Description of the task: Your reply should reproduce all the data below exactly while excluding the pictures.

Supplied entries:
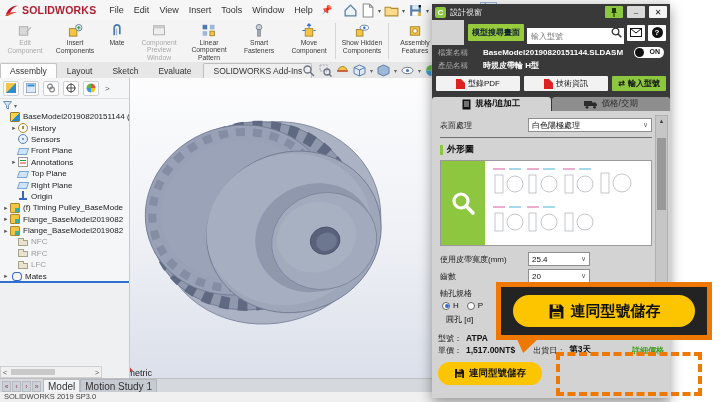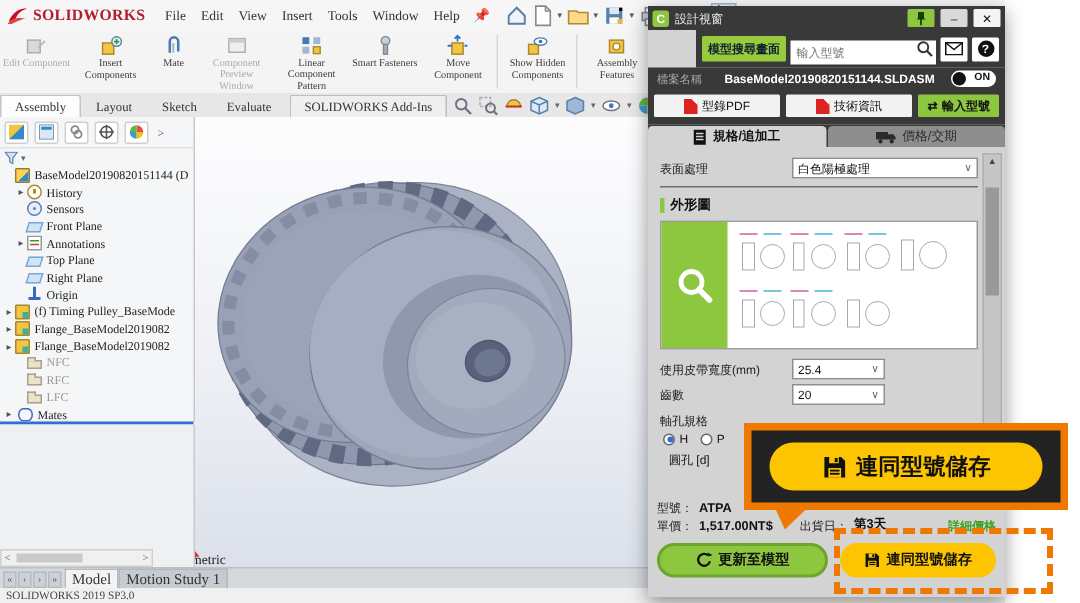--- a/index.html
+++ b/index.html
@@ -1,18 +1,18 @@
 <!DOCTYPE html>
 <html><head>
 <meta charset="utf-8">
 <style>
   html,body{margin:0;padding:0;background:#fff;font-family:"Liberation Sans",sans-serif;}
   .screen{position:relative;width:720px;height:402px;overflow:hidden;background:#fff;}
   
-  .sw{position:absolute;left:0;top:0;width:670px;height:402px;background:#eceef1;font-family:Liberation Serif, serif;}
+  .sw{position:absolute;left:0;top:0;width:670px;height:402px;background:#eceef1;}
   .menubar{position:absolute;left:0;top:0;width:670px;height:20px;background:#f6f6f7;border-bottom:1px solid #e0e0e0;display:flex;align-items:center;}
   .logo{display:flex;align-items:center;gap:3px;padding:0 8px 0 4px;}
   .logo-swoosh{width:15px;height:13px;}
   .brand{font-size:10.5px;font-weight:bold;color:#b01e2e;letter-spacing:.2px;}
   .menu{font-size:9px;color:#333;padding:0 5px;line-height:20px;cursor:default;}
   .pin-blue{color:#2f6fd0;font-size:9px;padding:0 4px;}
   .qat{display:flex;align-items:center;gap:2px;margin-left:6px;}
   .qat .qi{width:15px;height:15px;display:inline-flex;align-items:center;justify-content:center;}
   .qat .car{font-size:6px;color:#555;margin:0 1px;}
   .doctitle{font-size:9px;color:#444;margin-left:4px;white-space:nowrap;}
@@ -611,20 +611,24 @@
 
     <div class="p-info">
       <div class="inforow">
         <span class="lab">檔案名稱</span>
         <span class="val">BaseModel20190820151144.SLDASM</span>
         <span class="toggle">
             <span class="knob"></span>
             <span class="ontxt">ON</span>
           </span>
       </div>
+      <div class="inforow">
+        <span class="lab">產品名稱</span>
+        <span class="val">時規皮帶輪  H型</span>
+      </div>
     </div>
 
     <div class="p-btnrow">
       <span class="wbtn">
           <i class="pdf-ic"></i>
           <span>型錄PDF</span>
         </span>
       <span class="wbtn">
           <i class="pdf-ic"></i>
           <span>技術資訊</span>
@@ -750,27 +754,20 @@
         <span class="bval">ATPA</span>
       </div>
       <div class="brow">
         <span class="blab">單價：</span>
         <span class="bval">1,517.00NT$</span>
         <span class="blab" style="margin-left:14px;">出貨日：</span>
         <span class="bval">第3天</span>
         <span class="blink">詳細價格</span>
       </div>
       <div class="actionrow">
-        <span class="pill green">
-          <svg width="11" height="11" viewBox="0 0 11 11">
-              <path d="M9.3 6.2 A4 4 0 1 1 8.2 2.3" fill="none" stroke="#111" stroke-width="1.5"></path>
-              <path d="M7.6 0.4 L8.6 3 L11 2 Z" fill="#111"></path>
-            </svg>
-          <span>更新至模型</span>
-        </span>
         <span class="pill yellow">
           <svg width="11" height="11" viewBox="0 0 16 16">
               <path d="M1.5 1.5 H12 L14.5 4 V14.5 H1.5 Z" fill="#111"></path>
               <rect x="4.5" y="1.5" width="6" height="4" fill="#fdc500"></rect>
               <rect x="8" y="2.2" width="1.8" height="2.6" fill="#111"></rect>
               <rect x="4" y="8.5" width="8" height="6" fill="#fdc500"></rect>
               <rect x="5" y="9.5" width="6" height="1.2" fill="#111"></rect>
               <rect x="5" y="11.5" width="6" height="1.2" fill="#111"></rect>
             </svg>
           <span>連同型號儲存</span>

Answer box:
--- a/index.html
+++ b/index.html
@@ -1,18 +1,18 @@
 <!DOCTYPE html>
 <html><head>
 <meta charset="utf-8">
 <style>
   html,body{margin:0;padding:0;background:#fff;font-family:"Liberation Sans",sans-serif;}
   .screen{position:relative;width:720px;height:402px;overflow:hidden;background:#fff;}
   
-  .sw{position:absolute;left:0;top:0;width:670px;height:402px;background:#eceef1;font-family:Liberation Serif, serif;}
+  .sw{position:absolute;left:0;top:0;width:670px;height:402px;background:#eceef1;}
   .menubar{position:absolute;left:0;top:0;width:670px;height:20px;background:#f6f6f7;border-bottom:1px solid #e0e0e0;display:flex;align-items:center;}
   .logo{display:flex;align-items:center;gap:3px;padding:0 8px 0 4px;}
   .logo-swoosh{width:15px;height:13px;}
   .brand{font-size:10.5px;font-weight:bold;color:#b01e2e;letter-spacing:.2px;}
   .menu{font-size:9px;color:#333;padding:0 5px;line-height:20px;cursor:default;}
   .pin-blue{color:#2f6fd0;font-size:9px;padding:0 4px;}
   .qat{display:flex;align-items:center;gap:2px;margin-left:6px;}
   .qat .qi{width:15px;height:15px;display:inline-flex;align-items:center;justify-content:center;}
   .qat .car{font-size:6px;color:#555;margin:0 1px;}
   .doctitle{font-size:9px;color:#444;margin-left:4px;white-space:nowrap;}
@@ -611,20 +611,24 @@
 
     <div class="p-info">
       <div class="inforow">
         <span class="lab">檔案名稱</span>
         <span class="val">BaseModel20190820151144.SLDASM</span>
         <span class="toggle">
             <span class="knob"></span>
             <span class="ontxt">ON</span>
           </span>
       </div>
+      <div class="inforow">
+        <span class="lab">產品名稱</span>
+        <span class="val">時規皮帶輪  H型</span>
+      </div>
     </div>
 
     <div class="p-btnrow">
       <span class="wbtn">
           <i class="pdf-ic"></i>
           <span>型錄PDF</span>
         </span>
       <span class="wbtn">
           <i class="pdf-ic"></i>
           <span>技術資訊</span>
@@ -750,27 +754,20 @@
         <span class="bval">ATPA</span>
       </div>
       <div class="brow">
         <span class="blab">單價：</span>
         <span class="bval">1,517.00NT$</span>
         <span class="blab" style="margin-left:14px;">出貨日：</span>
         <span class="bval">第3天</span>
         <span class="blink">詳細價格</span>
       </div>
       <div class="actionrow">
-        <span class="pill green">
-          <svg width="11" height="11" viewBox="0 0 11 11">
-              <path d="M9.3 6.2 A4 4 0 1 1 8.2 2.3" fill="none" stroke="#111" stroke-width="1.5"></path>
-              <path d="M7.6 0.4 L8.6 3 L11 2 Z" fill="#111"></path>
-            </svg>
-          <span>更新至模型</span>
-        </span>
         <span class="pill yellow">
           <svg width="11" height="11" viewBox="0 0 16 16">
               <path d="M1.5 1.5 H12 L14.5 4 V14.5 H1.5 Z" fill="#111"></path>
               <rect x="4.5" y="1.5" width="6" height="4" fill="#fdc500"></rect>
               <rect x="8" y="2.2" width="1.8" height="2.6" fill="#111"></rect>
               <rect x="4" y="8.5" width="8" height="6" fill="#fdc500"></rect>
               <rect x="5" y="9.5" width="6" height="1.2" fill="#111"></rect>
               <rect x="5" y="11.5" width="6" height="1.2" fill="#111"></rect>
             </svg>
           <span>連同型號儲存</span>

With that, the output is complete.